Now, in my 20s, in case you haven’t heard this story, I was a personal trainer in Miami Beach, I worked with a lot of celebrities, I worked with Robert Downey Jr, Ricky Martin, got to train Richard Branson one day, and a bunch of other celebrities, a bunch of very successful entrepreneurs as well, guys who have Ferrari collections, multimillion dollar mansions, high net worth people.

But the reality is, I was stuck in a lot of bad habits, and I didn’t have awareness about it. And some of my bad habits were that I needed to do some things to grow my business, but I wouldn’t do them. And because I was so stressed out from my lack of action, I had all these negative emotions. So, I was making decent money. I was charging, I forget, you know, in my 20s, I think I was charging like $100 an hour for personal training, not bad money, right?

But the problem is, I didn’t have it really organized so I wasn’t working that much. I wasn’t making even six figures a year, I wasn’t even hitting six figures a year, especially when people went away for the summer, and I was really frustrated about it, and I knew I needed to stop. I have this habit, I’ll say it like this, I have this habit of going and spending money and time going to these personal training technical seminars, in other words, how to train people better, how to coach people on nutrition, how to teach people exercises better.

And I was hoping that if I did enough of those that I would just magically have a successful business. But I ended up realizing that I needed to learn business information, I needed to understand the business structure better, I needed to put together some contracts, I needed to have my proper pricing, I needed to learn sales, I needed to learn these other things, and I was really resistant, and why? I had a habit of going to these other seminars, that was a habit. And I needed to break that habit and go learn business stuff.

In fact, kind of ironically, a bunch of years later, two decades later, really, a lot of what I study, a lot of what I learned to help my clients now actually, it’s come from learning business, learning how to keep people accountable and other things.

But I had this habit of going and learning from who I thought were the best. Let’s learn biomechanics. Let’s learn nutritional biochemistry. Let’s learn how to teach exercise for better. I’d learned all these things.

And I spent so much money. And I traveled a lot for this. I didn’t go on vacation, though, but I traveled a lot for this and it just never gave me the results in my business, and I had this habit of continuing to do it, even though I knew I needed to transition over and start learning business. That was a habit, and I had to break it.

And because of this habit, this struggling in my business, but not doing what I know I needed to do in studying business, and improving the structure of my business and the way I operated with my clients, I was left with all this anxiety and stress and frustration so I smoked marijuana, so I developed this other habit. And it was a habit that I had for a lot of years, and so it’s pretty easy to fall back into it.

A lot of years, meaning I used to smoke marijuana when I was in high school, and it was just sort of, you know, I just went back to it when I started getting stressed out building my business. And the way I ended up breaking the habit was I finally forced myself, after getting some coaching actually on business, I signed up for business coaching, really.

And the business coaching, I did, it was—I think I paid, to be part of my first mastermind, I paid $100. I think the guy charged me a little bit lower, he was just starting out, and he showed me some techniques that helped me increase my income right away.

He shared with me this one technique, “Hey, you know how you have clients that you’ve trained in the past, but they’re not training with you right now, here’s what you do, reach out to them, tell them you have these new training techniques, which is true, because you’ve been learning, especially you, Ted, you’ve been spending all this money learning all these tactics, strategies and training methods. So, it’s true, show them what you’ve been up to.’

And guess what, it worked, and I got a couple people signed up with me right away, and I increased my income almost immediately. And I was like, “Oh, I had a win.” And as I’m telling you this, I, want you to relate it to your story, to your habits, to the habits that you know you need to change from transition away from.

Written exercise
Reproduce word for word the part of the account of breaking habits starting with "And guess what, it" and going on through "transition away from.".

Record set
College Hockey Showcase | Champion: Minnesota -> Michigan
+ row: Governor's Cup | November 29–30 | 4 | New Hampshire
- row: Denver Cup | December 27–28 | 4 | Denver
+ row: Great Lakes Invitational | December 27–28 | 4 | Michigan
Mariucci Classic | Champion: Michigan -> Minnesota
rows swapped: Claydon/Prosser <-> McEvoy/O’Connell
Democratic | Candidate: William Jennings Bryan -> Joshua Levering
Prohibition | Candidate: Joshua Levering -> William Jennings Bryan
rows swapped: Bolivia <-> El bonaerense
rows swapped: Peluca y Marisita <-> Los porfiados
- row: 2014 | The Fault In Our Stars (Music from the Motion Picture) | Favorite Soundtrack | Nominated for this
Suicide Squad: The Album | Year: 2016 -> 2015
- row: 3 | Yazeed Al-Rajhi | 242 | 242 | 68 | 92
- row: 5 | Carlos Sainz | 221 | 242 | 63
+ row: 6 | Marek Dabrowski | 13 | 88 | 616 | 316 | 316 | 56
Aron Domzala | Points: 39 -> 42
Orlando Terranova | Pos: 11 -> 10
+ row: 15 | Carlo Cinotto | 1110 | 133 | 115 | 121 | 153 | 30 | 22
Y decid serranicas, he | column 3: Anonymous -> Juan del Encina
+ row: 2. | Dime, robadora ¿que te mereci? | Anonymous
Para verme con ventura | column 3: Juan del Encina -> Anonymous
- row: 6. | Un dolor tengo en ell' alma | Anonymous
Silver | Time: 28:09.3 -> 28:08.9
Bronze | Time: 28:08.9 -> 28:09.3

Expected answer
And guess what, it worked, and I got a couple people signed up with me right away, and I increased my income almost immediately. And I was like, “Oh, I had a win.” And as I’m telling you this, I, want you to relate it to your story, to your habits, to the habits that you know you need to change from transition away from.